We don’t even know what value they’re going to bring.

All that we know is that Chipotle is singularly focused on sourcing companies to build Chipotle’s prioritized business objectives.

Me, me, me.

It’s all about Chipotle.

And in doing so, we bet Chipotle kills what ever company they invest in.

And most likely, it’s intentional!

Because we are pretty damn sure Chipotle will bend the startup to iterate their product to fit Chipotle’s needs above everything else.

Who cares if the startup can’t service other restaurant brands: that’s not Chipotle’s problem.

Who cares if the startup can’t grow enough to raise more capital: that’s not Chipotle’s problem.

Who cares if the startup founders are toiling 90+ hour weeks and effectively making less than Chipotle’s frontline workers: that’s not Chipotle’s problem either.
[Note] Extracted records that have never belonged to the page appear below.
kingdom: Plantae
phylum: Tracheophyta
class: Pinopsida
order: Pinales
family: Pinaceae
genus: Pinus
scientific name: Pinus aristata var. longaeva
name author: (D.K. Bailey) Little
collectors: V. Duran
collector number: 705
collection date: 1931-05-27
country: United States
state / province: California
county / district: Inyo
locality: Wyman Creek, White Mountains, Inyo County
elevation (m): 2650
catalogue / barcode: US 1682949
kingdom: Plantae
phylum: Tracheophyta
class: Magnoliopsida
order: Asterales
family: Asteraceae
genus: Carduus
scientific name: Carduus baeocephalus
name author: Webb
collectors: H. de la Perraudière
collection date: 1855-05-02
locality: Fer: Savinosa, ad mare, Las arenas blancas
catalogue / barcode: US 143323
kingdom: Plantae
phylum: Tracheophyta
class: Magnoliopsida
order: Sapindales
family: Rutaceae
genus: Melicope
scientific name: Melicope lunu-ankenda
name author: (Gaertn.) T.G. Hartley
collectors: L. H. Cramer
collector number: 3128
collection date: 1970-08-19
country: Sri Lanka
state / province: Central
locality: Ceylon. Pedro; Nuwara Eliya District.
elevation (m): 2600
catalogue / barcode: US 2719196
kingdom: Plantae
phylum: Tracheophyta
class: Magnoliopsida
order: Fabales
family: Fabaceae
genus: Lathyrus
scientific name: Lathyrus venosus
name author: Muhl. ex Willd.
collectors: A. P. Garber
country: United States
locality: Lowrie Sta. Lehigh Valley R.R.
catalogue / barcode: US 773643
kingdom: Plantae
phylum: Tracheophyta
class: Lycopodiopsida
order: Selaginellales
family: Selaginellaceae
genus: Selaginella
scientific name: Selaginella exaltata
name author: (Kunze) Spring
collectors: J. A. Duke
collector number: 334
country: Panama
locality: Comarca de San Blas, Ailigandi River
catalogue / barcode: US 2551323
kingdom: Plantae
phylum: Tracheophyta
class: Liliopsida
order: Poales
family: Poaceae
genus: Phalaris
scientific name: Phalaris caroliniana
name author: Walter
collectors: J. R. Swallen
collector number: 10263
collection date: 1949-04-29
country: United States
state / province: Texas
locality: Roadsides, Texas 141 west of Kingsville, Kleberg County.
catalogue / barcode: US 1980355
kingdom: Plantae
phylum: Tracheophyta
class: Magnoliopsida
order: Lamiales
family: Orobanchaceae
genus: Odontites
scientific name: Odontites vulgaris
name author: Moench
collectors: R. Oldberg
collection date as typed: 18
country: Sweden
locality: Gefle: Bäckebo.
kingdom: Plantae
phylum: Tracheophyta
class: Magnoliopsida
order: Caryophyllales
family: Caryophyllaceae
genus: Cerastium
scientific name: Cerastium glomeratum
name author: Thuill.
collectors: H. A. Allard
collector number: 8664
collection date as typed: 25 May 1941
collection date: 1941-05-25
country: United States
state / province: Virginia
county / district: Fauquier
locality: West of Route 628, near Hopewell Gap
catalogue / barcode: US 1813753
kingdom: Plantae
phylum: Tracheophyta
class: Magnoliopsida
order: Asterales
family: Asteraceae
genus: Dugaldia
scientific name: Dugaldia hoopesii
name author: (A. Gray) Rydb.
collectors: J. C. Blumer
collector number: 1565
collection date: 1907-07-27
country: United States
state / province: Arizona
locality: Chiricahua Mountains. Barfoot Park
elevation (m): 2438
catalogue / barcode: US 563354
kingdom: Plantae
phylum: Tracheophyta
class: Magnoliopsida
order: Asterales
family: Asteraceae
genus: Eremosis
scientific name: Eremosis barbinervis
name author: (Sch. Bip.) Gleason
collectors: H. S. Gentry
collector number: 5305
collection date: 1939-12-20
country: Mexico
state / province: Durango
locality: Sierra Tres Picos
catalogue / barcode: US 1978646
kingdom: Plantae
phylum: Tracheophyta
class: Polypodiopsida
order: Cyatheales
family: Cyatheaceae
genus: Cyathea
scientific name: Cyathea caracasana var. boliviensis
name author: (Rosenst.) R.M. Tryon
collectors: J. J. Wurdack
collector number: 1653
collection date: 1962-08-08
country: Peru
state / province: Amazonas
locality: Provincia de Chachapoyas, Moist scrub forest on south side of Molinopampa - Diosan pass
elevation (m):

And if the startup fails? Fantastic! Chipotle swoops in and buys the remainder of the startup for pennies on the dollar, effectively building their priorities for slave wages.

Unlike corporate venture funds (random one for comparison) that have transparent mandates and have done quite a lot to help startups reach subsequent stages of success, Chipotle has provided nothing to make us believe that Cultivate Next isn’t a glorified, outsourced technology innovation sweatshop for the Chipotle mothership.

Until we see more data, this is our position, and we encourage all restaurant tech founders to stay far, far away.